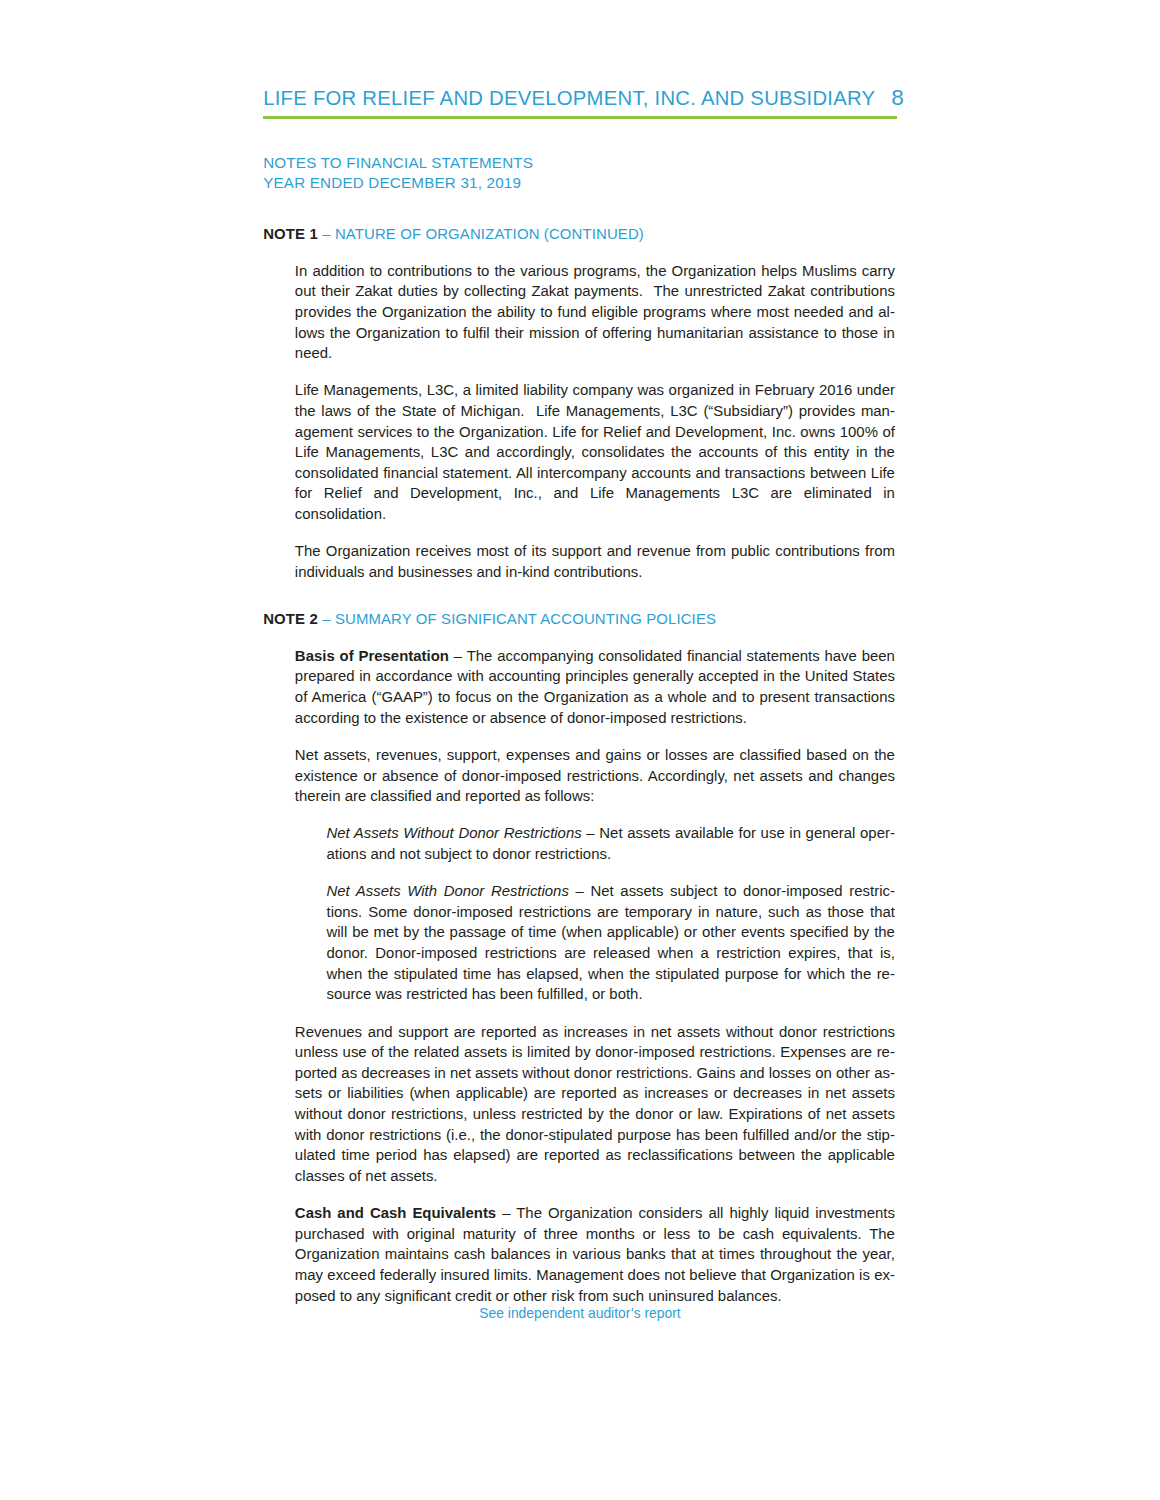Life for Relief and Development, Inc. and Subsidiary
8
Notes to Financial Statements
Year Ended December 31, 2019
NOTE 1 – NATURE OF ORGANIZATION (continued)
In addition to contributions to the various programs, the Organization helps Muslims carry out their Zakat duties by collecting Zakat payments. The unrestricted Zakat contributions provides the Organization the ability to fund eligible programs where most needed and allows the Organization to fulfil their mission of offering humanitarian assistance to those in need.
Life Managements, L3C, a limited liability company was organized in February 2016 under the laws of the State of Michigan. Life Managements, L3C (“Subsidiary”) provides management services to the Organization. Life for Relief and Development, Inc. owns 100% of Life Managements, L3C and accordingly, consolidates the accounts of this entity in the consolidated financial statement. All intercompany accounts and transactions between Life for Relief and Development, Inc., and Life Managements L3C are eliminated in consolidation.
The Organization receives most of its support and revenue from public contributions from individuals and businesses and in-kind contributions.
NOTE 2 – SUMMARY OF SIGNIFICANT ACCOUNTING POLICIES
Basis of Presentation – The accompanying consolidated financial statements have been prepared in accordance with accounting principles generally accepted in the United States of America (“GAAP”) to focus on the Organization as a whole and to present transactions according to the existence or absence of donor-imposed restrictions.
Net assets, revenues, support, expenses and gains or losses are classified based on the existence or absence of donor-imposed restrictions. Accordingly, net assets and changes therein are classified and reported as follows:
Net Assets Without Donor Restrictions – Net assets available for use in general operations and not subject to donor restrictions.
Net Assets With Donor Restrictions – Net assets subject to donor-imposed restrictions. Some donor-imposed restrictions are temporary in nature, such as those that will be met by the passage of time (when applicable) or other events specified by the donor. Donor-imposed restrictions are released when a restriction expires, that is, when the stipulated time has elapsed, when the stipulated purpose for which the resource was restricted has been fulfilled, or both.
Revenues and support are reported as increases in net assets without donor restrictions unless use of the related assets is limited by donor-imposed restrictions. Expenses are reported as decreases in net assets without donor restrictions. Gains and losses on other assets or liabilities (when applicable) are reported as increases or decreases in net assets without donor restrictions, unless restricted by the donor or law. Expirations of net assets with donor restrictions (i.e., the donor-stipulated purpose has been fulfilled and/or the stipulated time period has elapsed) are reported as reclassifications between the applicable classes of net assets.
Cash and Cash Equivalents – The Organization considers all highly liquid investments purchased with original maturity of three months or less to be cash equivalents. The Organization maintains cash balances in various banks that at times throughout the year, may exceed federally insured limits. Management does not believe that Organization is exposed to any significant credit or other risk from such uninsured balances.
See independent auditor’s report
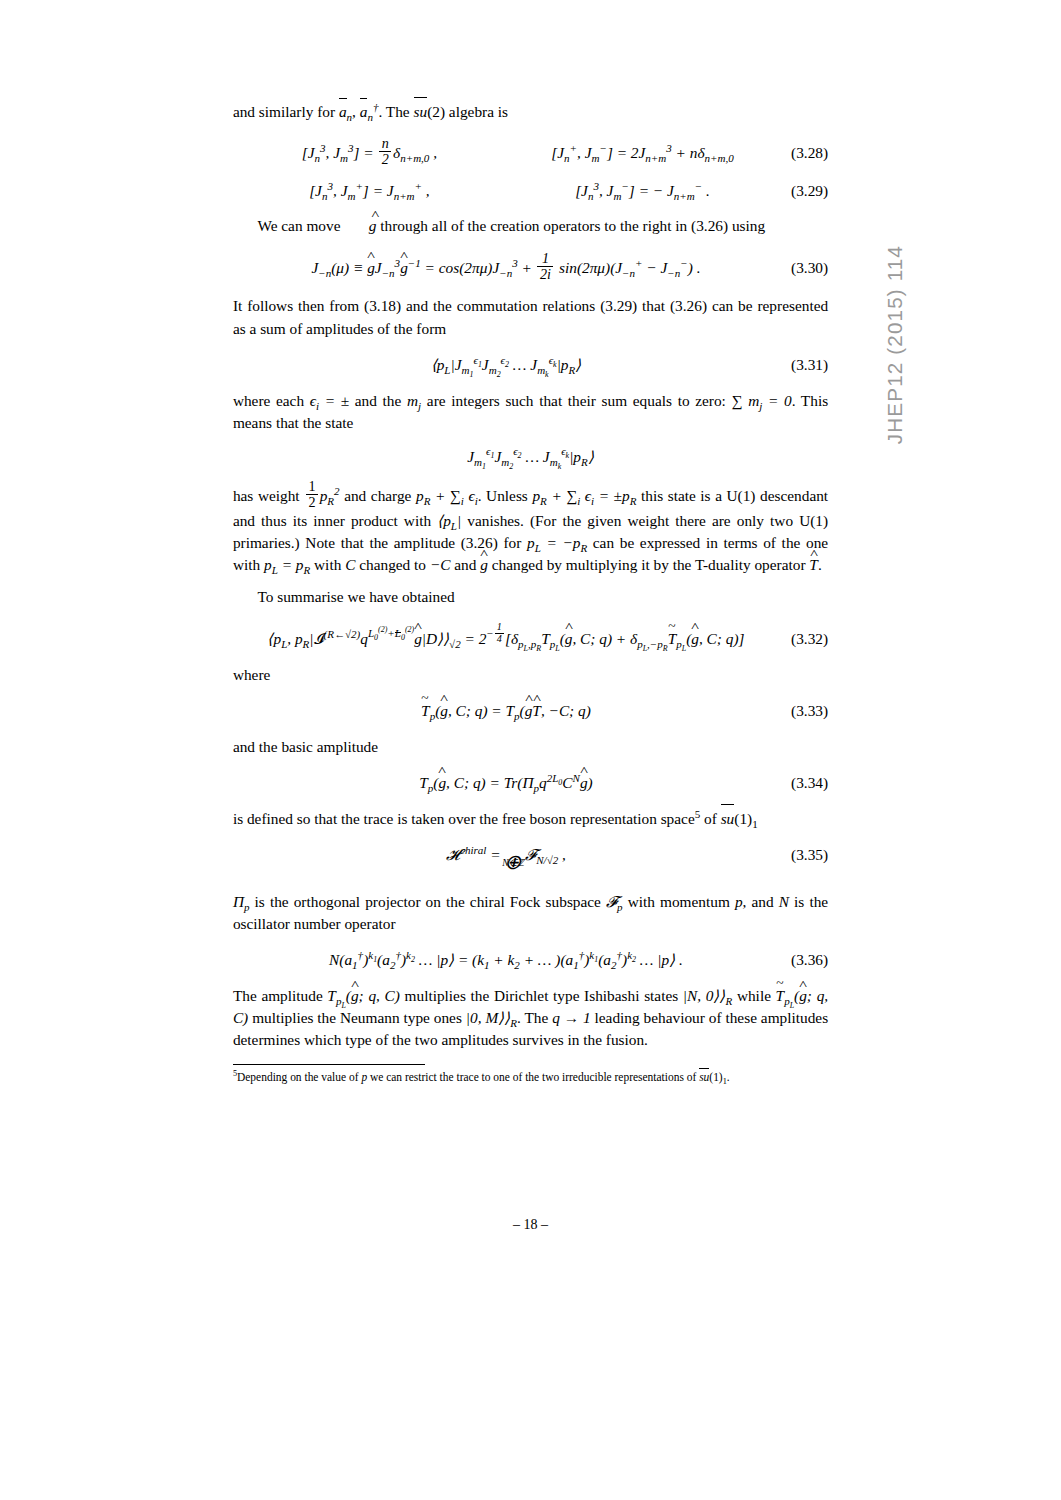JHEP12 (2015) 114
and similarly for an, an†. The su(2) algebra is
[Jn3, Jm3] = n 2δn+m,0 ,
[Jn+, Jm−] = 2Jn+m3 + nδn+m,0
(3.28)
[Jn3, Jm+] = Jn+m+ ,
[Jn3, Jm−] = − Jn+m− .
(3.29)
We can move g through all of the creation operators to the right in (3.26) using
J−n(μ) ≡ g J−n3g−1 = cos(2πμ)J−n3 + 12i sin(2πμ)(J−n+ − J−n−) .
(3.30)
It follows then from (3.18) and the commutation relations (3.29) that (3.26) can be represented as a sum of amplitudes of the form
⟨pL|Jm1ϵ1Jm2ϵ2 … Jmkϵk|pR⟩
(3.31)
where each ϵi = ± and the mj are integers such that their sum equals to zero: ∑ mj = 0. This means that the state
Jm1ϵ1Jm2ϵ2 … Jmkϵk|pR⟩
has weight 12 pR2 and charge pR + ∑i ϵi. Unless pR + ∑i ϵi = ±pR this state is a U(1) descendant and thus its inner product with ⟨pL| vanishes. (For the given weight there are only two U(1) primaries.) Note that the amplitude (3.26) for pL = −pR can be expressed in terms of the one with pL = pR with C changed to −C and g changed by multiplying it by the T-duality operator T.
To summarise we have obtained
⟨pL, pR|𝓘(R←√2)qL0(2)+L0(2)g|D⟩⟩√2 = 2−14[δpL,pRTpL(g, C; q) + δpL,−pRTpL(g, C; q)]
(3.32)
where
Tp(g, C; q) = Tp(gT, −C; q)
(3.33)
and the basic amplitude
Tp(g, C; q) = Tr(Πpq2L0CNg)
(3.34)
is defined so that the trace is taken over the free boson representation space5 of su(1)1
𝓗chiral = ⊕N∈ℤ 𝓕N/√2 ,
(3.35)
Πp is the orthogonal projector on the chiral Fock subspace 𝓕p with momentum p, and N is the oscillator number operator
N(a1†)k1(a2†)k2 … |p⟩ = (k1 + k2 + … )(a1†)k1(a2†)k2 … |p⟩ .
(3.36)
The amplitude TpL(g; q, C) multiplies the Dirichlet type Ishibashi states |N, 0⟩⟩R while TpL(g; q, C) multiplies the Neumann type ones |0, M⟩⟩R. The q → 1 leading behaviour of these amplitudes determines which type of the two amplitudes survives in the fusion.
5Depending on the value of p we can restrict the trace to one of the two irreducible representations of su(1)1.
– 18 –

§

• **About this exercise**:
Your answer must be the exact lines from the start of the data through the line with "Net Assets Without Donor Restrictions –", inclusive, and nothing else; pictures do not belong in it.

• **Finished task**:
Life for Relief and Development, Inc. and Subsidiary
8
Notes to Financial Statements
Year Ended December 31, 2019
NOTE 1 – NATURE OF ORGANIZATION (continued)
In addition to contributions to the various programs, the Organization helps Muslims carry out their Zakat duties by collecting Zakat payments. The unrestricted Zakat contributions provides the Organization the ability to fund eligible programs where most needed and allows the Organization to fulfil their mission of offering humanitarian assistance to those in need.
Life Managements, L3C, a limited liability company was organized in February 2016 under the laws of the State of Michigan. Life Managements, L3C (“Subsidiary”) provides management services to the Organization. Life for Relief and Development, Inc. owns 100% of Life Managements, L3C and accordingly, consolidates the accounts of this entity in the consolidated financial statement. All intercompany accounts and transactions between Life for Relief and Development, Inc., and Life Managements L3C are eliminated in consolidation.
The Organization receives most of its support and revenue from public contributions from individuals and businesses and in-kind contributions.
NOTE 2 – SUMMARY OF SIGNIFICANT ACCOUNTING POLICIES
Basis of Presentation – The accompanying consolidated financial statements have been prepared in accordance with accounting principles generally accepted in the United States of America (“GAAP”) to focus on the Organization as a whole and to present transactions according to the existence or absence of donor-imposed restrictions.
Net assets, revenues, support, expenses and gains or losses are classified based on the existence or absence of donor-imposed restrictions. Accordingly, net assets and changes therein are classified and reported as follows:
Net Assets Without Donor Restrictions – Net assets available for use in general operations and not subject to donor restrictions.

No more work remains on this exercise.